Records for processing below:

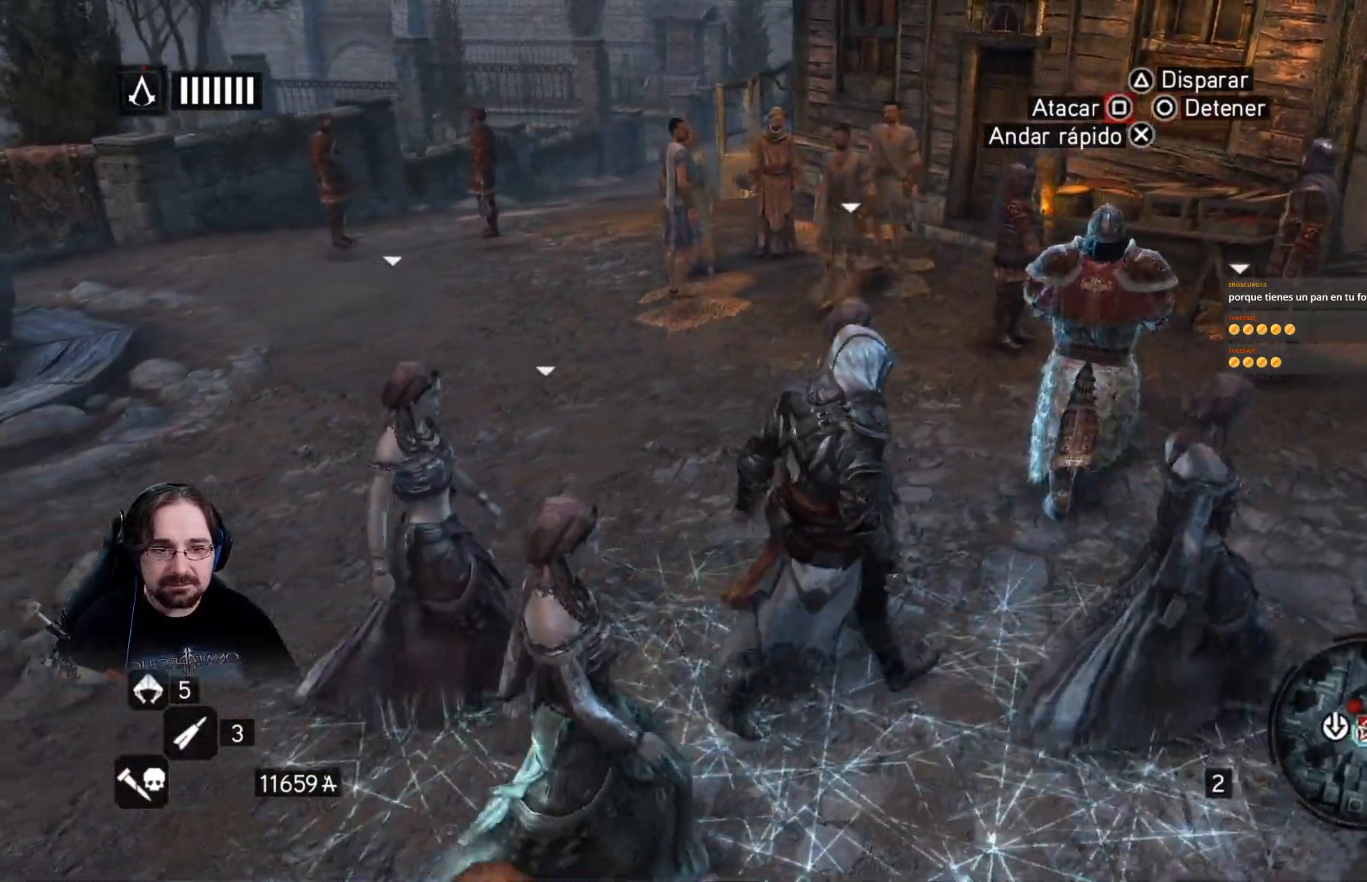
{"buttons": [], "left_stick": "up-right", "right_stick": "center", "events": [[200, "left_stick", "up-right"]]}
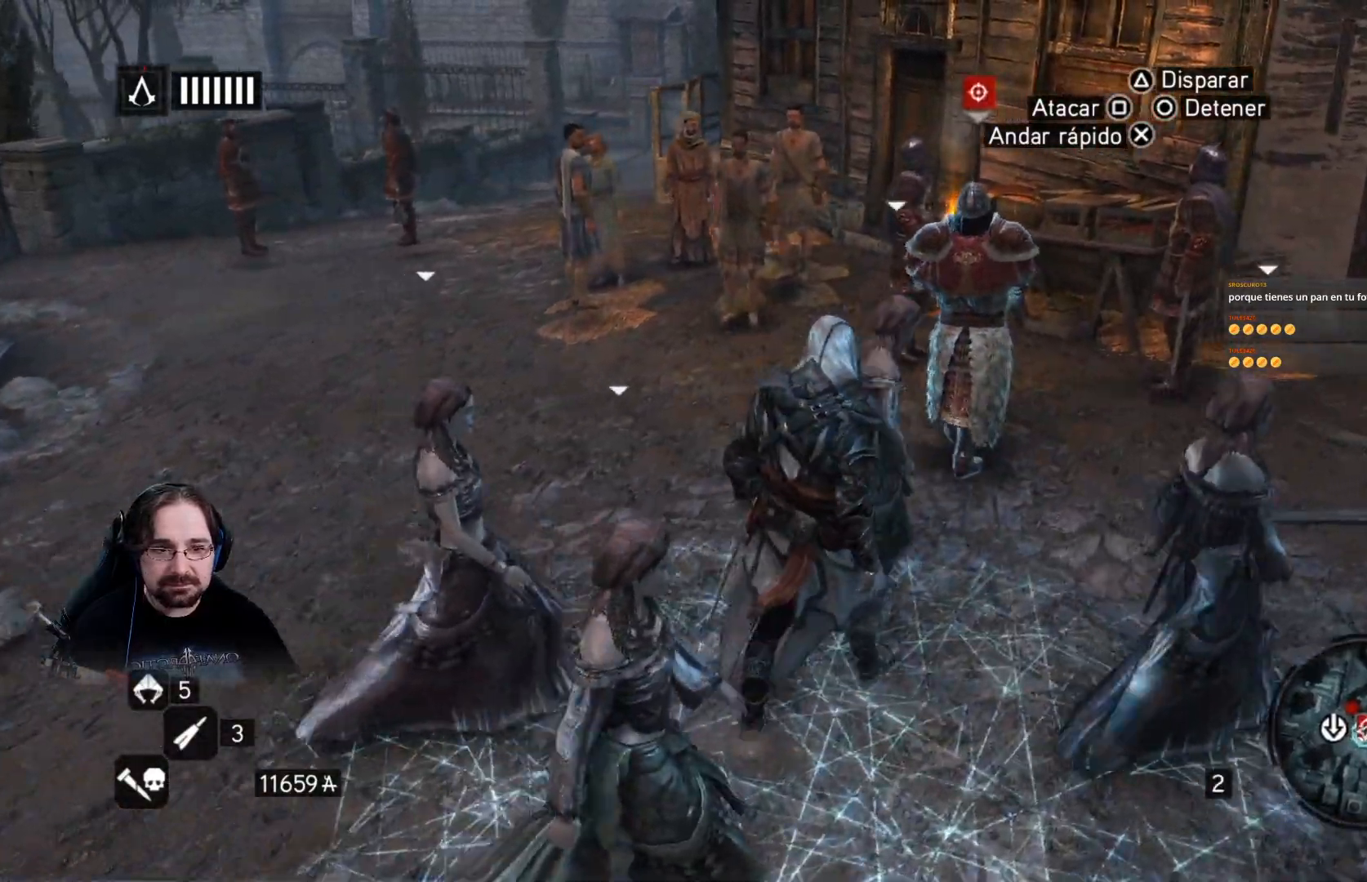
{"buttons": [], "left_stick": "up-right", "right_stick": "center", "events": []}
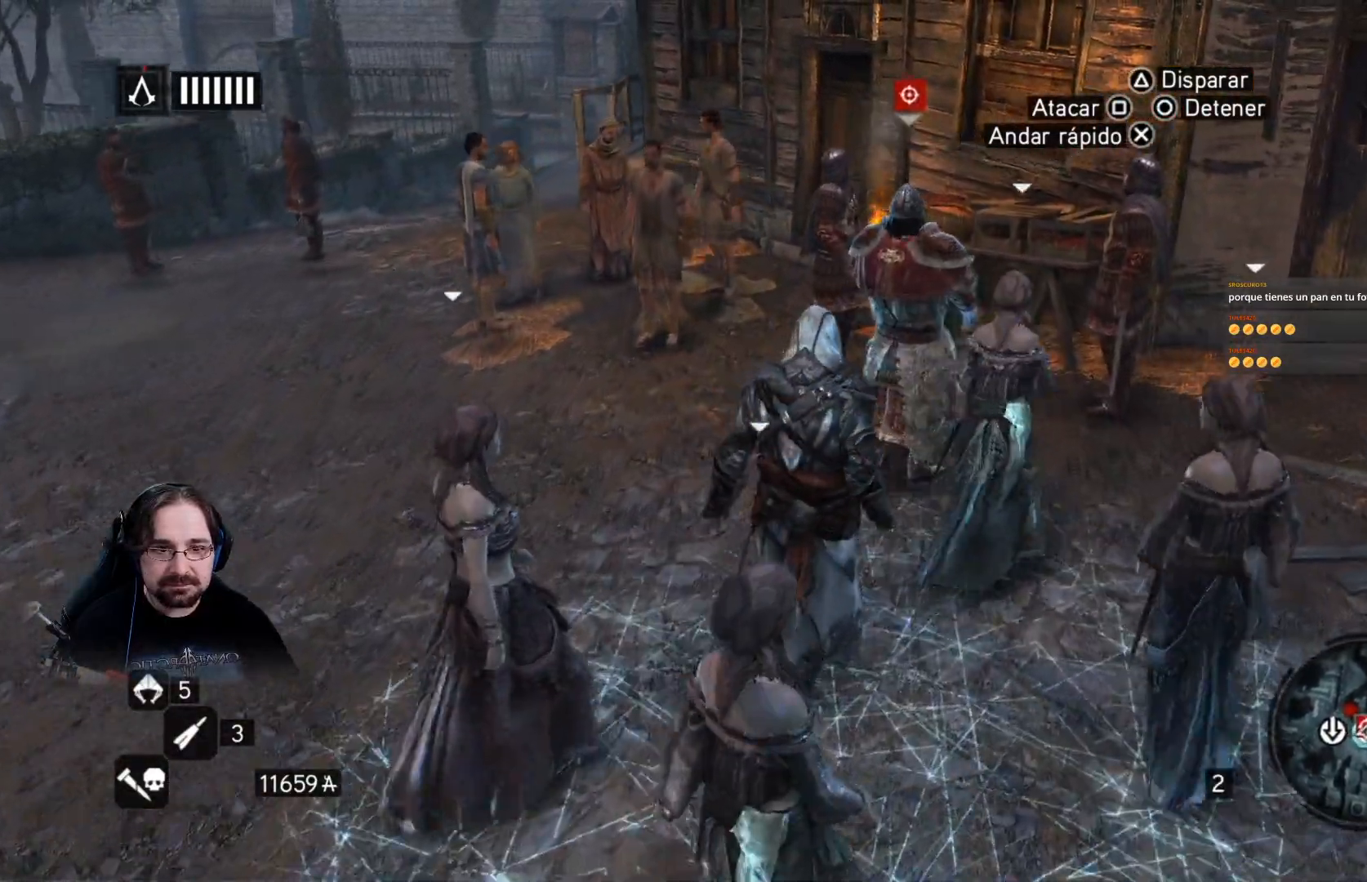
{"buttons": [], "left_stick": "up-right", "right_stick": "center", "events": []}
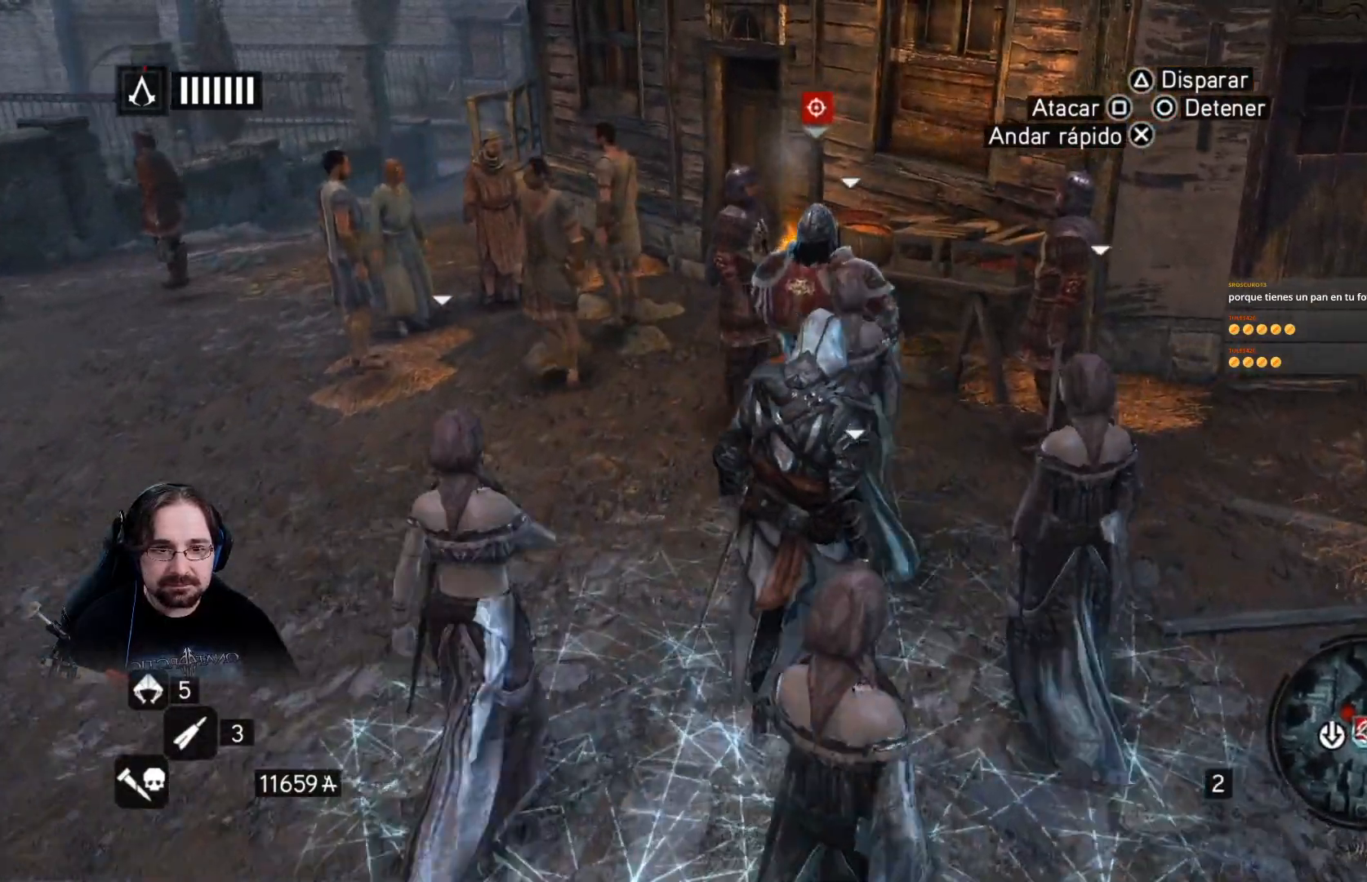
{"buttons": [], "left_stick": "up", "right_stick": "center", "events": [[200, "left_stick", "up"]]}
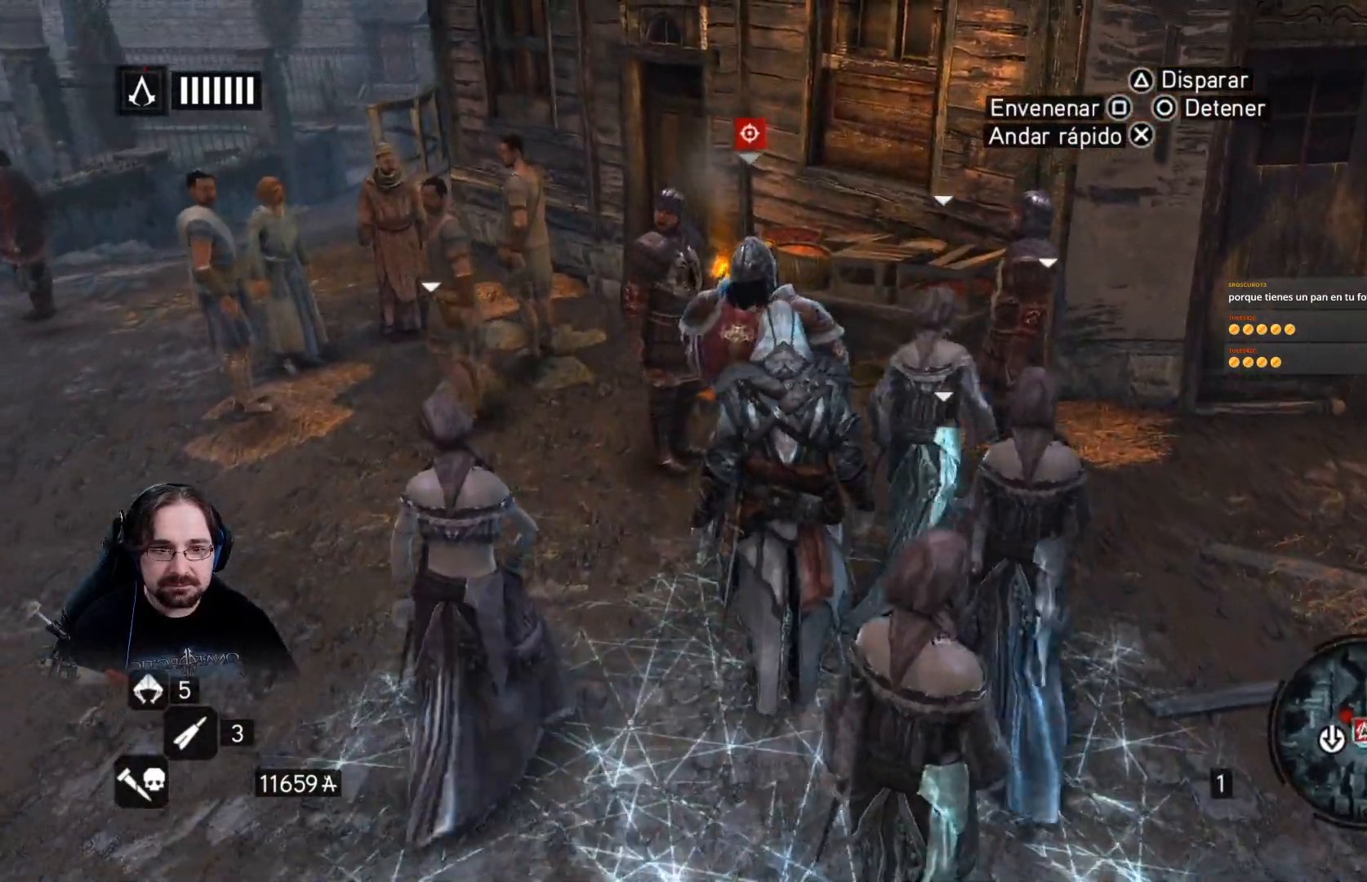
{"buttons": [], "left_stick": "down-left", "right_stick": "center", "events": [[133, "SQUARE", "down"], [167, "left_stick", "center"], [233, "SQUARE", "up"], [500, "left_stick", "down-left"]]}
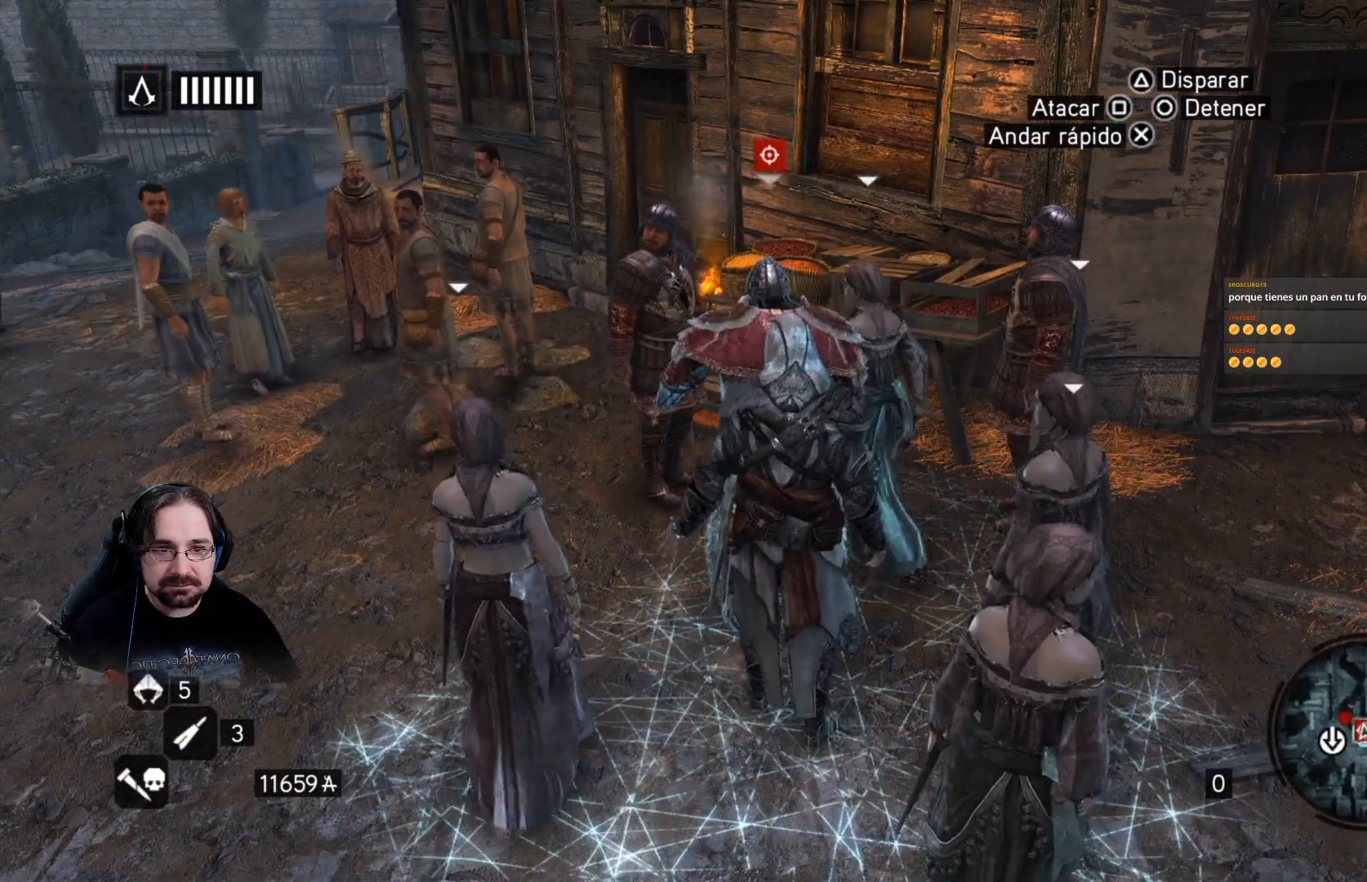
{"buttons": [], "left_stick": "down", "right_stick": "center", "events": [[133, "left_stick", "down"]]}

End of Records for processing.

● What the task asks: We ask that the entries above be copied exactly, with the pictures omitted.

● Your response:
{"buttons": [], "left_stick": "up-right", "right_stick": "center", "events": [[200, "left_stick", "up-right"]]}
{"buttons": [], "left_stick": "up-right", "right_stick": "center", "events": []}
{"buttons": [], "left_stick": "up-right", "right_stick": "center", "events": []}
{"buttons": [], "left_stick": "up", "right_stick": "center", "events": [[200, "left_stick", "up"]]}
{"buttons": [], "left_stick": "down-left", "right_stick": "center", "events": [[133, "SQUARE", "down"], [167, "left_stick", "center"], [233, "SQUARE", "up"], [500, "left_stick", "down-left"]]}
{"buttons": [], "left_stick": "down", "right_stick": "center", "events": [[133, "left_stick", "down"]]}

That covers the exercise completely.